Ils déplacèrent la bâche et ajoutèrent deux caisses vides pour casser la ligne de vue.

Ruth examina ensuite les charges.

— Vous avez déjà fait exploser un bateau ? demanda-t-elle à Gabriel.

— Non.

— Une maison ?

— Non.

— Un baril de poudre ?

— À douze ans. Mon père n'a pas apprécié.

— Formidable. Notre expertise repose donc sur un souvenir d'enfance.

Crow intervint :

— J'ai servi sur un corsaire pendant la guerre de Sept Ans.

Ruth se tourna vers lui.

— Pourquoi ne pas l'avoir dit plus tôt ?

— Personne ne m'a demandé.

Gabriel leva les yeux au ciel.

Crow expliqua comment le feu devait progresser. Il avait séparé la poudre en deux petites charges plutôt qu'une seule, afin que la première explosion paraisse accidentelle et la seconde achève l'illusion.

Ruth demanda :

— Et si Laurent tente de prendre le canot avant vous ?

Gabriel répondit :

— Je lui dirai la vérité.

— Vous ?

— Cela peut le déstabiliser.

Elle secoua la tête.

Ils répétèrent la séquence sans feu : larguer l'amarre, atteindre le courant, produire la fumée, couper le canot, descendre côté est, ramer vers le point sombre de Brooklyn.

À la troisième répétition, Gabriel s'emmêla dans un cordage et faillit tomber à l'eau.

Ruth éclata de rire.

— Voilà l'homme qui manipule deux armées.

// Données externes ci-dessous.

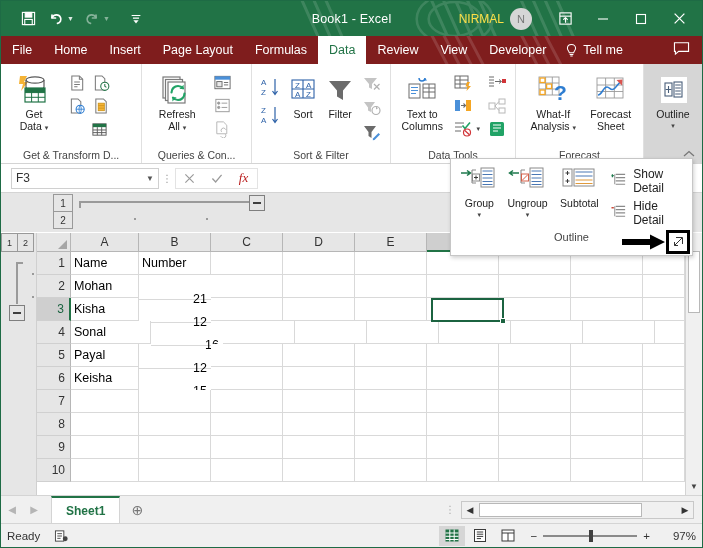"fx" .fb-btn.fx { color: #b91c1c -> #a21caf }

— Les armées utilisent moins de cordes.

— Vous devriez peut-être mourir sur terre.

— Trop tard pour changer de scène.

Le rire diminua la tension, mais seulement un instant.

Quand Ruth repartit, elle dit :

— Votre plan peut fonctionner.

Gabriel répondit :

— C'est la chose la moins rassurante que vous puissiez dire.

Parce qu'un plan possible devenait un plan que l'on pouvait réellement tenter.